El macabro “tesoro” de los Capuchinos de Palermo

octubre8

A raiz de escuchar la historia que recientemente nos ha contado Fernando en SInLaVeniA, recordé un documental que vi hace muchos años, relativo al proceso de momificación en el antiguo Egipto, y que trataron de emular un grupo de investigadores americanos.

Durante la búsqueda, infructuosa hasta el momento, me topé con la historia de las Catacumbas de los Monjes Capuchinos de Palermo, Italia, que me ha sorprendido y quiero compartir con quienes tengáis a bien leer esta entrada.

El origen de las catacumbas de los Capuchinos de Palermo (Sicilia), se remonta a 1599, año en que los sacerdotes locales momificaron el cuerpo de un monje, el Hermano Silvestro de Gubio, considerado  santo, para poder rezarle tras su muerte.

Comenzaron así las excavaciones, bajo el altar de la Iglesia, para ampliar el espacio primitivo, ya que se quedaba pequeño, y trasladar los cuerpos de los hermanos fallecidos a otro lugar, dejando así un espacio vacío que serviría como refugio u hospital para los viajeros llegados a Palermo.

En el momento de retirar los cuerpos para proceder al traslado, los padres capuchinos se percataron de la idoneidad del terreno en el que habían estado trabajando. Un gran número de cuerpos, enterrados sin caja, directamente sobre la tierra, conservaban una carne flexible, momificada, debido a las condiciones del terreno, seco y con corrientes de aire. Esta condición, unida a las técnicas utilizadas para embalsamar y cuidar los cuerpos, evitaron que entrasen en proceso de putrefacción.

Aunque en un principio las personas ajenas a la congregación no podían ser enterradas junto a los monjes,  en el siglo XVII, y debido al traslado de los conventos a la periferia de las ciudades,  el derecho de sepultura se salvaguardaba cediendo algún terreno o edificio para la construcción de los templos. De este modo los vecinos conseguían garantizar la conservación de sus familiares del mismo modo que los monjes, así que que en poco tiempo se reunieron cientos de cadáveres. Algunos de los difuntos, dejaron testimonio en vida, de las ropas con las que se querían embalsamar (e incluso cambiar pasado un tiempo),  mientras otros, ataviados con sencillas vestiduras, apenas mantienen hoy en día unos desvencijados harapos, representativos de la época en que fallecieron. También se conservan ataúdes con los cuerpos de los difuntos en su interior, aunque en determinados casos, únicamente se muestra el rostro.
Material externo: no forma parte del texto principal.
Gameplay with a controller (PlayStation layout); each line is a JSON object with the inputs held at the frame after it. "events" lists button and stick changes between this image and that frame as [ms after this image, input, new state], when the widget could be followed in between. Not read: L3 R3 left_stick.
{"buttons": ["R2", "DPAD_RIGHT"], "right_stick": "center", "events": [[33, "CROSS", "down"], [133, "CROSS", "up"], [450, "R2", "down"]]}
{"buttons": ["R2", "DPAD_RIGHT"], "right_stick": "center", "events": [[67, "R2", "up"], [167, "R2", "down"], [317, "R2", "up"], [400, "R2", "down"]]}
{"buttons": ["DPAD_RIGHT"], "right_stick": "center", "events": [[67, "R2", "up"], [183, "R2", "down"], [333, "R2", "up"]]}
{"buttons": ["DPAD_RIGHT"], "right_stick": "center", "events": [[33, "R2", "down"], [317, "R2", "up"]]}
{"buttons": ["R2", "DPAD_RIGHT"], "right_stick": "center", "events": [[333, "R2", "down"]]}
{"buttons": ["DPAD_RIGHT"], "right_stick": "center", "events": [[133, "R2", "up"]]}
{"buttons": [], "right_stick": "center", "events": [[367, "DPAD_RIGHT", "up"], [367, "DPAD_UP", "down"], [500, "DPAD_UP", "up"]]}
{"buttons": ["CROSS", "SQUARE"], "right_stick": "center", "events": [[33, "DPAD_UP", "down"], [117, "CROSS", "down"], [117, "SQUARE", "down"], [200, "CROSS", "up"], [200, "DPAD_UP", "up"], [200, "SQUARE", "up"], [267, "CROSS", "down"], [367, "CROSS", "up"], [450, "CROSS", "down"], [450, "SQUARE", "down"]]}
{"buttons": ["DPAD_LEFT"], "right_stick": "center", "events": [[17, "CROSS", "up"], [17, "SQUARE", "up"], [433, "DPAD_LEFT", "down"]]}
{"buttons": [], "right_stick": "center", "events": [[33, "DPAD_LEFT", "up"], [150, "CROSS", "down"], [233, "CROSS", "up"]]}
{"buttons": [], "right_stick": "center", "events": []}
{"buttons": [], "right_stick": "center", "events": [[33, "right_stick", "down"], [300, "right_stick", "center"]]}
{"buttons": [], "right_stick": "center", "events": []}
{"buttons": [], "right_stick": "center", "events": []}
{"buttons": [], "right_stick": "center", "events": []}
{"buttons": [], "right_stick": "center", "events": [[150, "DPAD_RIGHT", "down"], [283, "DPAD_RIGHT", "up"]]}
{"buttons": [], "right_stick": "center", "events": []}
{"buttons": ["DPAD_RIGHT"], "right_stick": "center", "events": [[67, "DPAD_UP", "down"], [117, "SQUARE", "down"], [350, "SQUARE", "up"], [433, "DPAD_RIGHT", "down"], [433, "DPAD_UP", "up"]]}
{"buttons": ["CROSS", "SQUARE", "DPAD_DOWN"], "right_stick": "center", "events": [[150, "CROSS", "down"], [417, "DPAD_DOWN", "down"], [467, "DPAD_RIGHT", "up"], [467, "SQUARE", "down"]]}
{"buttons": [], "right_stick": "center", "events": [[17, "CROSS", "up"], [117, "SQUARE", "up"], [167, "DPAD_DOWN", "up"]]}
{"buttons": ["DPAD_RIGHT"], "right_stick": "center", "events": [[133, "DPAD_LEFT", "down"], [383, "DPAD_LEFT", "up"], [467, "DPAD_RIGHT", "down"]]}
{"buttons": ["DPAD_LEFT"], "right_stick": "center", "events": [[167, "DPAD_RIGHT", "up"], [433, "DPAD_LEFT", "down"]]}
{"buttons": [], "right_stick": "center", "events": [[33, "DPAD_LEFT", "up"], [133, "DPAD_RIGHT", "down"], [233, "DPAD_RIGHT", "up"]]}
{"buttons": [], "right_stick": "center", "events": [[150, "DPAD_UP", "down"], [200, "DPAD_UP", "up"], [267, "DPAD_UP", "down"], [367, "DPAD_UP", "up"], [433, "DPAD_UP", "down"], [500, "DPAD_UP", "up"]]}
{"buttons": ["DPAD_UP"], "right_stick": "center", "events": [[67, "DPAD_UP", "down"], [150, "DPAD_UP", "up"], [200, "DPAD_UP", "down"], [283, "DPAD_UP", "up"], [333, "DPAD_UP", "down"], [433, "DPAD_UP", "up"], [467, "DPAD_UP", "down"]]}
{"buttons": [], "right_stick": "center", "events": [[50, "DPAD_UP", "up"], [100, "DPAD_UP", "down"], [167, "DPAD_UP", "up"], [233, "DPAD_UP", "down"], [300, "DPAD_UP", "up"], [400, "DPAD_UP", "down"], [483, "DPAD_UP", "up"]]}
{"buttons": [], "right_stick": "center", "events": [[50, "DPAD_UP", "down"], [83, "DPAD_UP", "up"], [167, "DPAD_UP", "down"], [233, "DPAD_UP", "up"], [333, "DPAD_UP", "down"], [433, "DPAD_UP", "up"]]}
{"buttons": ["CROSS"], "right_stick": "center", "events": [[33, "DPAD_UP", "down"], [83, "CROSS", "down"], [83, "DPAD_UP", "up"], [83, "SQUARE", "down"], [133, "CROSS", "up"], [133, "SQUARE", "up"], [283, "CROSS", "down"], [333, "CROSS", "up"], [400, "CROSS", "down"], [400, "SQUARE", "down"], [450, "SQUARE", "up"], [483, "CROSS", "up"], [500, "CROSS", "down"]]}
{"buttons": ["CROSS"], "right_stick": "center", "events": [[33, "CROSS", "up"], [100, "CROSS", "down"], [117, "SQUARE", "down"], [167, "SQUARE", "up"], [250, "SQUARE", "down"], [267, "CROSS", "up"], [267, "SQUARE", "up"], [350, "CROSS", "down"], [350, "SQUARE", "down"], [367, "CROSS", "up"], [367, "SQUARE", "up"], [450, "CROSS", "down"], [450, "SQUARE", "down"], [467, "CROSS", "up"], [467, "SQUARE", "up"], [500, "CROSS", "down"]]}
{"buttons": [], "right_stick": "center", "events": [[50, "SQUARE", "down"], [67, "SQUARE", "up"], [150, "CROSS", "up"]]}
Pero no todos los cadáveres que se recogen, han podido conservarse por igual. Algunos cuerpos han perdido la carne y son esqueletos, otros por el contrario, se han momificado tan bien que guardan carne, pelo e incluso ojos. Pero el paso del tiempo no perdona, y la gravedad también hace de las suyas. En los últimos años, algunos cuerpos han perdido alguna extremidad, un trozo de cráneo e incluso mandíbulas.

En lo que a infantes se refiere, la mayoría de ellos posan, como es el caso de dos niños que están sentados en una mecedora. Pero el caso más impactante es el de Rosalía Lombardo, “La bella durmiente” de las catacumbas. Fallecida en el año 1920, ha sido uno de los últimos cadáveres que se han incorporado a la cripta y extrañamente, el mejor conservado.

El responsable del embalsamamiento de Rosalía Lombardo, fue el Doctor Solafia, que se llevó el secreto de su obra a la tumba, aunque se cree que, logró mantener el estado de la niña a base de inyecciones de productos químicos, a diferencia del proceso de embalsamamiento habitual.

Los cuerpos de los difuntos, se clasifican por género y en hileras. Existen, a parte de los hombres, mujeres y niños, monjes, vírgenes y profesionales, entre los que se encuentran jueces, profesores, abogados, militares ataviados con uniformes napoleónicos, escritores y sacerdotes..

En lo que a la técnica de embalsamamiento se refiere, la habilidad de los monjes, unida a las ya comentadas condiciones del subsuelo, consiguieron que el estado de conservación de los cuerpos fuese inmejorable. Según se sabe, los cadáveres se colocaban en un baño de arsenico (para evitar que el cuerpo se deteriorase) o cal, según el caso, siendo esta última la técnica más utilizada en épocas de epidemia. Hay casos, como el del Dr. Solafia en los que se utilizan productos químicos, aunque lo más común es deshidratar los cuerpos dejándolos en una serie de pasillos con celdas a modo de “coladores”, durante ocho meses, tras los cuales se retiraban y limpiaban con vinagre antes de exponerlos.

Entre 1866 y 1897, el Ayuntamiento de Palermo se hizo cargo de las Catacumbas, debido a la expulsión de los monjes motivada por una orden de exclaustración. En estos 31 años, los cadáveres allí recogidos, se deterioraron, al no recibir los cuidados que les proferían los miembros de la congregación. Afortunadamente, en 1897 lograron regresar y comenzaron a restaurar los daños que sufrieron las catacumbas y los propios cuerpos.

Para eliminar las humedades y hongos, surgidas a lo largo del periodo de exclaustración, se sirvieron de telas de saco llenas de paja, aunque nada se pudo hacer con aquellos daños motivados por el fuego durante la segunda guerra mundial, que arrasó parte de las bóvedas. Además, en 1966 la pavimentación de las calles anexas provocó la aparición de humedades.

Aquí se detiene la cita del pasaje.